Previous studies towards reduced oxygen availability have mostly focused on changes in total mRNA expression, neglecting underlying transcriptional and post-transcriptional events. Therefore, we generated a comprehensive overview of hypoxia-induced changes in total mRNA expression, global de novo transcription, and mRNA stability in monocytic THP-1 cells.

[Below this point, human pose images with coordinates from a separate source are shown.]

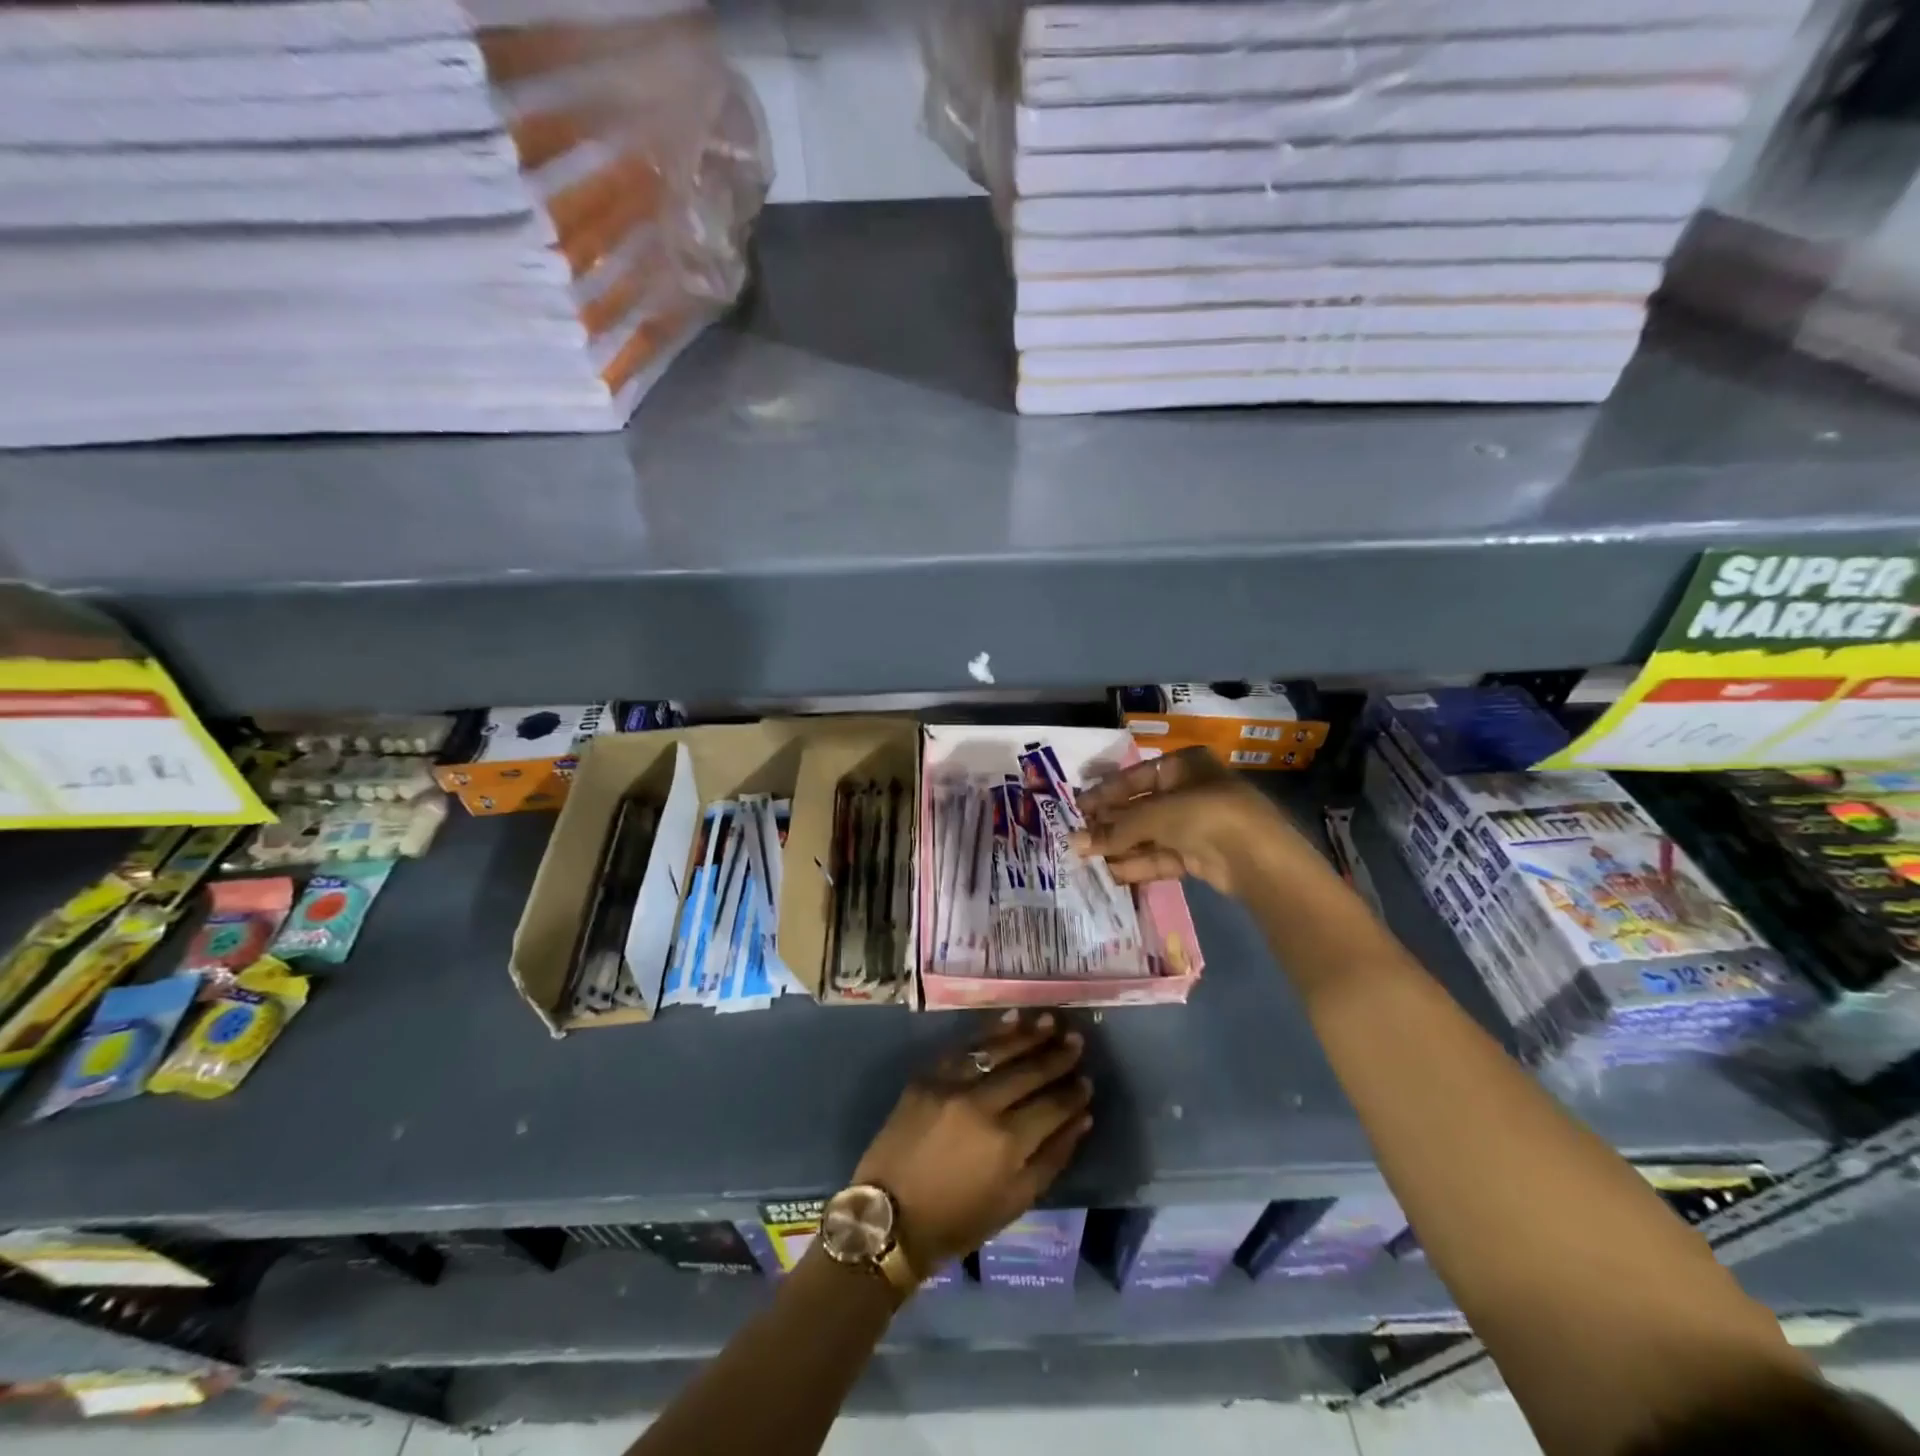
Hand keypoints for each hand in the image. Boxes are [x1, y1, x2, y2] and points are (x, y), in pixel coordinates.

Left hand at [853, 1011, 1091, 1274]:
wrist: (890, 1218)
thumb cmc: (957, 1220)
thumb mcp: (1014, 1202)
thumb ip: (1052, 1158)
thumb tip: (1082, 1119)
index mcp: (1007, 1142)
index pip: (1051, 1106)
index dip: (1073, 1093)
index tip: (1087, 1080)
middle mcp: (982, 1105)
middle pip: (1028, 1072)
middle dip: (1056, 1056)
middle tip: (1077, 1040)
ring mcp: (952, 1086)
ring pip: (998, 1051)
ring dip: (1027, 1034)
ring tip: (1049, 1020)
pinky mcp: (928, 1076)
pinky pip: (965, 1047)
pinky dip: (989, 1032)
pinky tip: (1011, 1020)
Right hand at [1070, 745, 1313, 899]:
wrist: (1256, 857)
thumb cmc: (1203, 814)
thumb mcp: (1154, 814)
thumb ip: (1114, 829)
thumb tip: (1074, 841)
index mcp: (1184, 765)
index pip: (1135, 777)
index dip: (1106, 793)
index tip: (1078, 808)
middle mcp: (1190, 791)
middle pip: (1142, 807)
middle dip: (1111, 824)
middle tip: (1079, 836)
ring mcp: (1197, 825)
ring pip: (1150, 834)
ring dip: (1121, 846)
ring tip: (1087, 857)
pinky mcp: (1200, 855)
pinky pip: (1162, 856)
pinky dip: (1139, 863)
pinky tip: (1111, 872)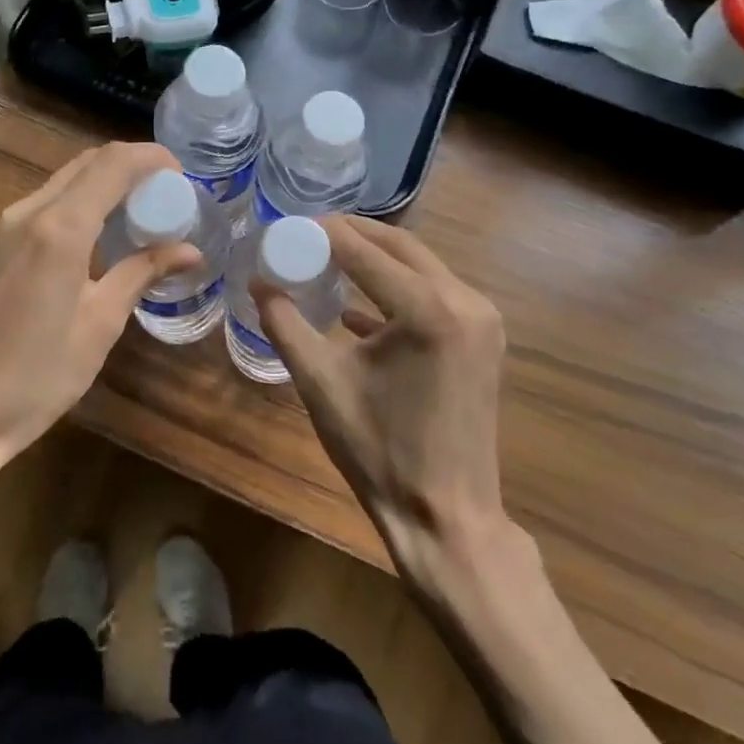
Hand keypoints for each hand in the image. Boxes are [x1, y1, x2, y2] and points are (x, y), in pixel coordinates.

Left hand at [0, 142, 198, 516]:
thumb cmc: (34, 376)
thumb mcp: (99, 325)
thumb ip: (141, 274)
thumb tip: (189, 250)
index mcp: (59, 228)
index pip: (113, 163)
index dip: (152, 158)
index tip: (182, 175)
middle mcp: (26, 214)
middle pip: (86, 164)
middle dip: (130, 168)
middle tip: (166, 196)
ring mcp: (1, 229)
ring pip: (62, 184)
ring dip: (103, 186)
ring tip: (138, 217)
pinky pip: (42, 207)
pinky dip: (77, 206)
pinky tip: (96, 240)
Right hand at [257, 215, 508, 575]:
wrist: (446, 516)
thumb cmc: (379, 452)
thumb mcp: (320, 383)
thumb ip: (285, 324)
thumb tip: (259, 283)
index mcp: (428, 308)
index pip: (363, 249)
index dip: (321, 233)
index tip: (286, 227)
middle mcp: (465, 300)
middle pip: (400, 246)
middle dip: (350, 236)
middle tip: (305, 236)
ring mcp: (483, 319)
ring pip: (420, 266)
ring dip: (375, 259)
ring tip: (325, 260)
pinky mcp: (485, 339)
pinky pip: (435, 294)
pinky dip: (397, 291)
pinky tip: (357, 309)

Since hypoxic episodes often persist for prolonged periods, we further compared the adaptation to acute and chronic hypoxia. While total mRNA changes correlated well with enhanced transcription during short-term hypoxia, mRNA destabilization gained importance under chronic conditions. Reduced mRNA stability not only added to a compensatory attenuation of immune responses, but also, most notably, to the reduction in nuclear-encoded mRNAs associated with various mitochondrial functions. These changes may prevent the futile production of new mitochondria under conditions where mitochondria cannot exert their full metabolic function and are indeed actively removed by mitophagy. The post-transcriptional mode of regulation might further allow for the rapid recovery of mitochondrial capacities upon reoxygenation. Our results provide a comprehensive resource of functional mRNA expression dynamics and underlying transcriptional and post-transcriptional regulatory principles during the adaptation to hypoxia. Furthermore, we uncover that RNA stability regulation controls mitochondrial functions in the context of hypoxia.